Before moving on, let me try to explain verse 11 where he asks the Lord not to take his Spirit from him. In the New Testament, we’re taught God is with us always by his Spirit. When the Spirit comes to us, he doesn’t come and go, but he dwells in us permanently and is the deposit, guaranteeing our inheritance. So, though we sin, and may grieve the Holy Spirit, God will never take his Spirit from his people and he will never remove our salvation.
However, in Old Testament times, God would send his Spirit on some of his people to enable them to serve him in a special way. So, he sent his Spirit on Samson to give him the strength he needed to defeat the Philistines. And he sent his Spirit on Saul to enable him to serve as king of God’s people. But when Saul proved unfaithful and disobedient, God took his Spirit from Saul. Well, now that David has sinned against the Lord, he pleads with the Lord not to do to him what he did to Saul.

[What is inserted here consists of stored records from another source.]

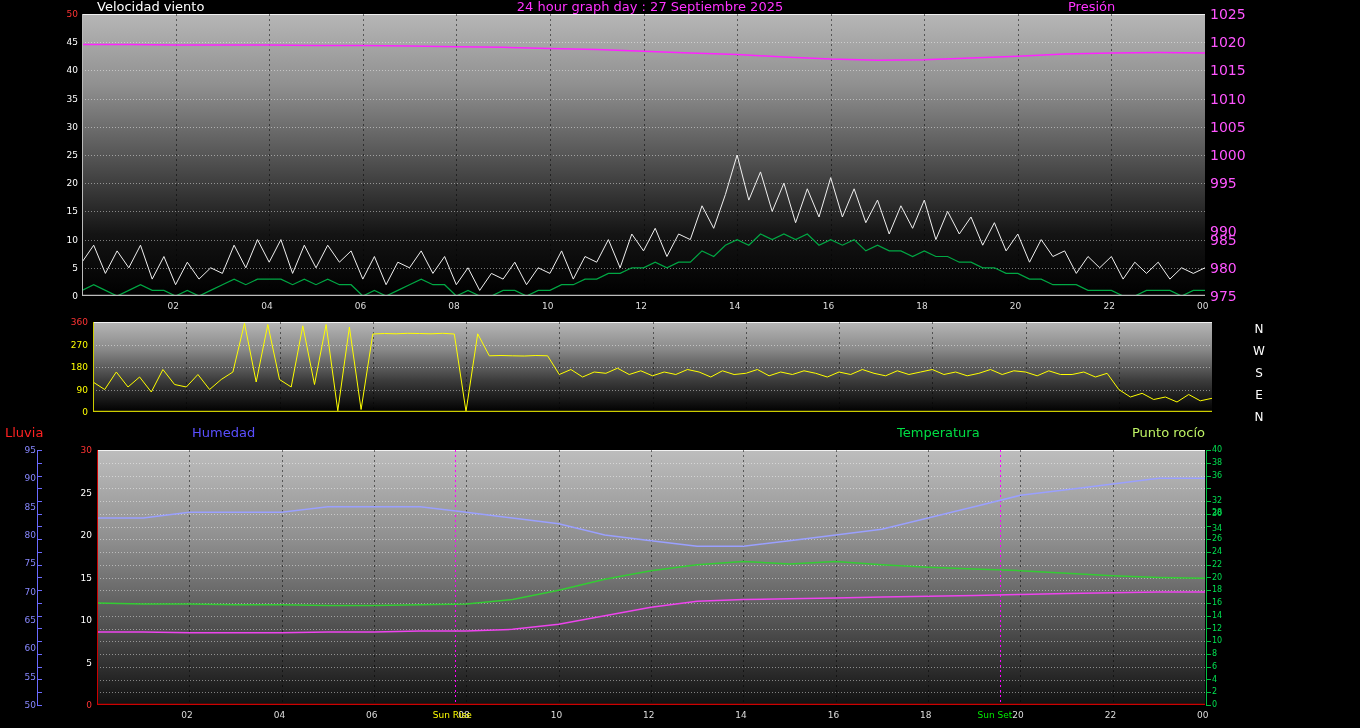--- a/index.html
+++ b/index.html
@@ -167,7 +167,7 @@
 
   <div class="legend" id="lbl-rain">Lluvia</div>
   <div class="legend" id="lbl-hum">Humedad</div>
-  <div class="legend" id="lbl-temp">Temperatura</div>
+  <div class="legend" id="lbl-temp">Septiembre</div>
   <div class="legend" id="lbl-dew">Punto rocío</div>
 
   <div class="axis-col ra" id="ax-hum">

And here’s the thing: letting his Spirit remain, and letting David continue as king, is the evidence that God had indeed pardoned him. So, his request in verse 11 is once again related to his desire for complete forgiveness. He’s saying: I know I don’t deserve to remain as your king, but have mercy on me and forgive me for my sins and let me continue to serve you in this way. And whenever we fall into serious sin, we’re overwhelmed with guilt and shame and very often we feel we can no longer serve the Lord in his church. But the Lord was willing to pardon David, so that he continued to serve him as his king. And in the New Testament, after Peter denied knowing the Lord, the Lord forgave him and appointed him to be an apostle. When the Lord forgives his people, he really does forgive us and he does not hold our sins against us.
Verses 13 to 19
My time is up. But let me just say briefly that David vows in verse 13 to teach transgressors God’s ways. If God forgives him, he will tell others about God’s willingness to pardon sinners so that they too will be encouraged to turn to the Lord for forgiveness. And as one of the commentators points out, David has been teaching countless numbers of people down through the generations by means of this psalm. And he promises that he will sing of God’s righteousness and he will declare God’s praises. I have a colleague who was once asked why the members of his church sang enthusiastically whereas the singing in other churches was so poor. Can he explain it? Well, he said it’s got nothing to do with the choice of songs or with the instruments. He said that in his experience people will sing enthusiastically when they’ve got something to sing about. And when people know the depth of their sin and the greatness of God’s forgiving grace, they will sing with all their heart.
What is God looking for in his people? A broken spirit and contrite heart. In other words, he’s not looking for people who boast about their good deeds; but he’s looking for people who weep over their sins, because those who weep over their sins will rejoice in his salvation.
And God is able to forgive us, because of Christ our Saviour, who came into the world as one of us and who gave up his life in our place to pay for our sins in full. He was pierced for our transgressions and he was crushed for our iniquities; the punishment that brought us peace with God was upon him; and by his wounds we are healed. We’re the ones who go astray and who fall short, and who do wrong; and each of us has turned to our own way, because we’re sinners by nature. But the Lord our God laid on Jesus Christ the iniquity of us all.